Happy Monday, everyone!
I hope your weekend was as wonderful as mine. I don't know how that's possible though, unless you did a lot of cleaning and talked about your taxes, too.
Yes, the tax discussion was lively and riveting, and was sprinkled with just a dash of four-letter "sentence enhancers". (i.e. "Holy [word that rhymes with 'spit'], that's a lot of money!")
Lest you think that means we're in dire straits and will soon be living under a bridge in a Frigidaire box, let me assure you we were talking about our refund.
We don't know the exact figures yet. I'll be making an appointment with our accountant today, but if the numbers in the past are anything to go by, we'll be expecting a nice chunk of change.
Not to be crass (yeah, like that's ever stopped me), but that SUV in our driveway? 2004's refund. Paid cash.
This year's refund won't be SUV-buyin' big. My husband, much as he loved getting that "windfall" every year, was finally persuaded to change the exemptions on his W4. I guess he realized that it's not like winning the lottery if it's just your own money being so kindly bestowed upon you by the slacker friend who borrowed it in the first place.
(Whitey is such a pain that way.)
But we'll be getting enough to pay off the credit card and possibly take a trip somewhere.

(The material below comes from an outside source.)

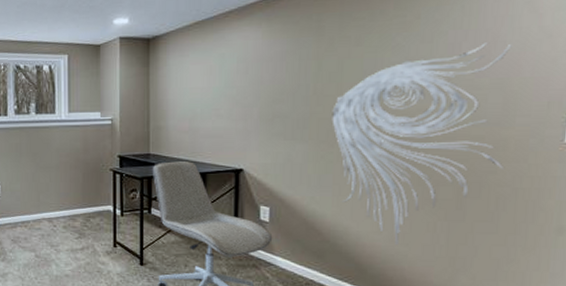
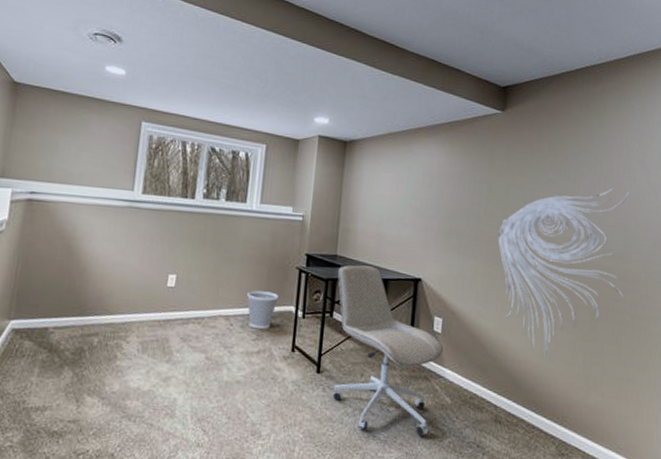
wastebasket: none [66,194,96,229] -> present [247,290,278,330]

So, why, you might be wondering after Friday's post, don't I just go and buy myself the frickin' cable or a new camcorder already? It's simple really.
My husband is a loon.
If it wasn't for me, he would probably stuff the large bills in his mattress and use the singles to fashion himself a comfy, if impractical, security blanket. He likes it liquid and easily accessible, but he doesn't want it spent.
Then there's me, who, before I became a blushing bride and got with child, was completely independent, debt-free, and had my eye on any number of Ralph Lauren bed sets and Marc Jacobs handbags. And if I wanted a firewire cable for my video camera, I was damn sure going to get one. And it would be the sparkliest, pinkest firewire cable I could find, and it would come with a matching carrying case. Naturally.
Of course, that's single girl mentality, and I have done my best to change my ways. As long as I'm not required to clip coupons or shop at WalMart, I'm okay. I even try to take my husband's feelings into account.
Oh, not on my blog. But, you know, in that other place. That counts for something, right?